In the mid-to-late 1920s Crowley returned to London and spent some time traveling. He went to the Middle East and he frequently visited India. Crowley eventually established himself in Zürich, Switzerland, where he would spend the rest of his life. He died unexpectedly on 11 December 1937 in Ascona. Nowadays, some of his relatives still reside in Zürich, conserving his personal collection of sketches, paintings, writings and personal items.
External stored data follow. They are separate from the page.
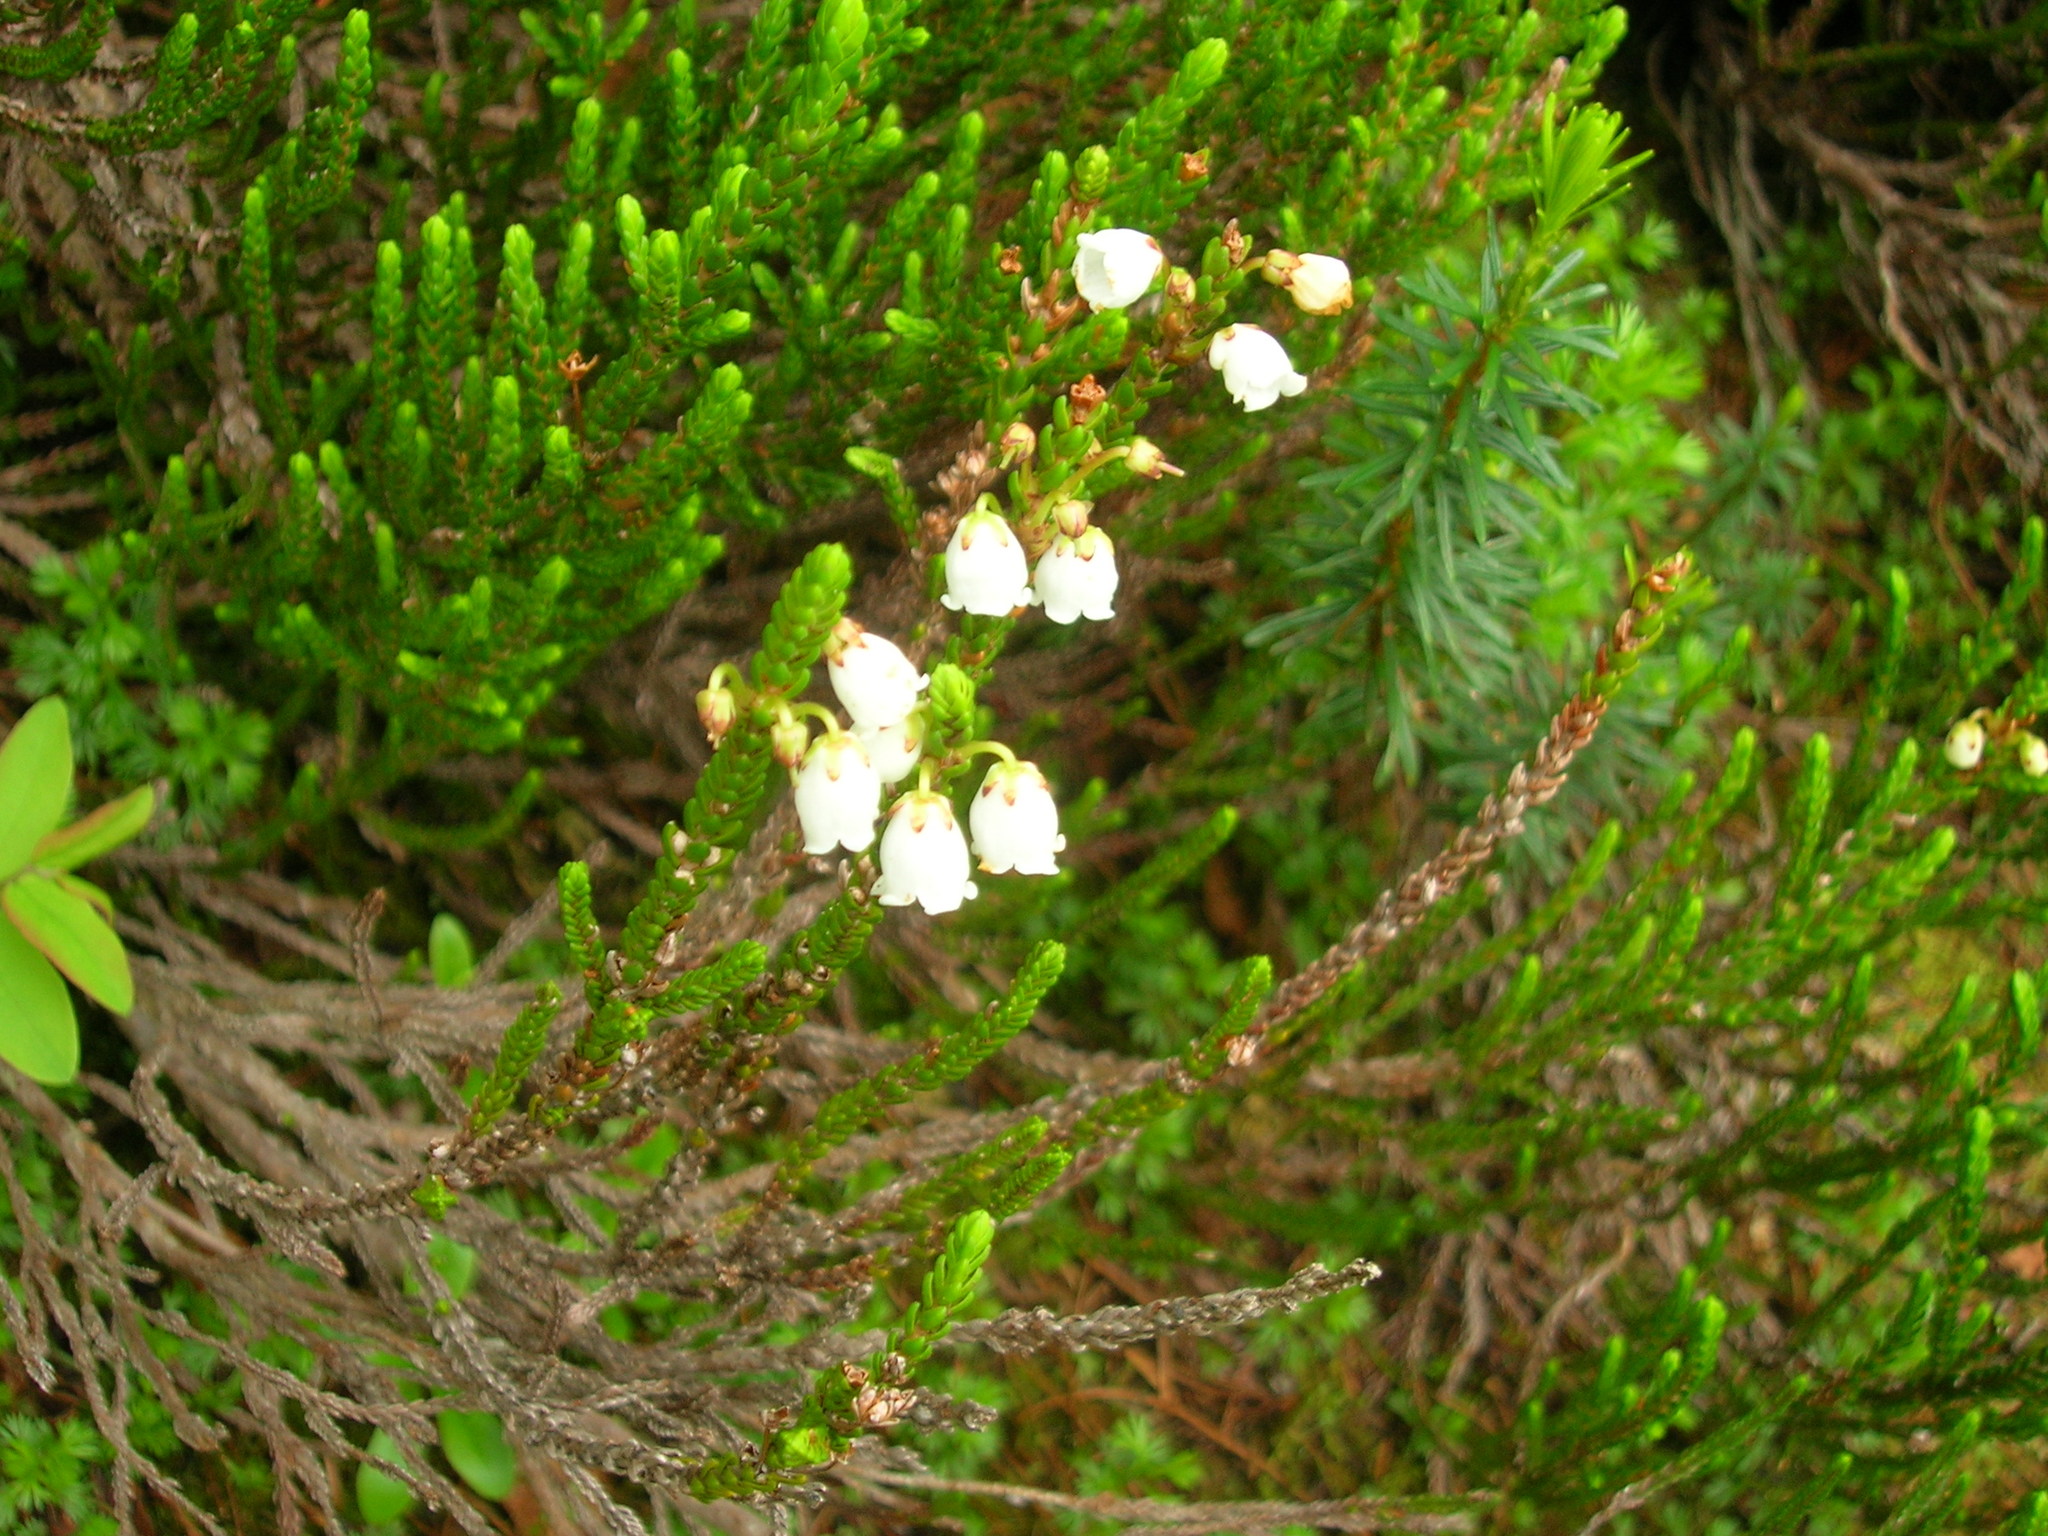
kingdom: Plantae
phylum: Tracheophyta
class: Magnoliopsida
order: Ericales
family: Ericaceae
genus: Cassiope
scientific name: Cassiope mertensiana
A cache of his artwork, designs, and news clippings are stored in the Metropolitan Museum of Art archives.

His most recent exhibit, "Two Fantastic Draftsmen: Herbert Crowley and Winsor McCay", was held at the Metropolitan Museum of Art in February/May 1966. This show was described in the exhibit catalog as "An exhibition of fifty-four drawings, watercolors, and political cartoons by the pre-World War II comic-strip artists who created "The Wigglemuch" and "Little Nemo in Slumberland."

In 2016, his works (many of which were unpublished) were collected in The Temple of Silence: Forgotten Worlds of Herbert Crowley, a crowdfunded book by Justin Duerr, published in 2019 by Beehive Books.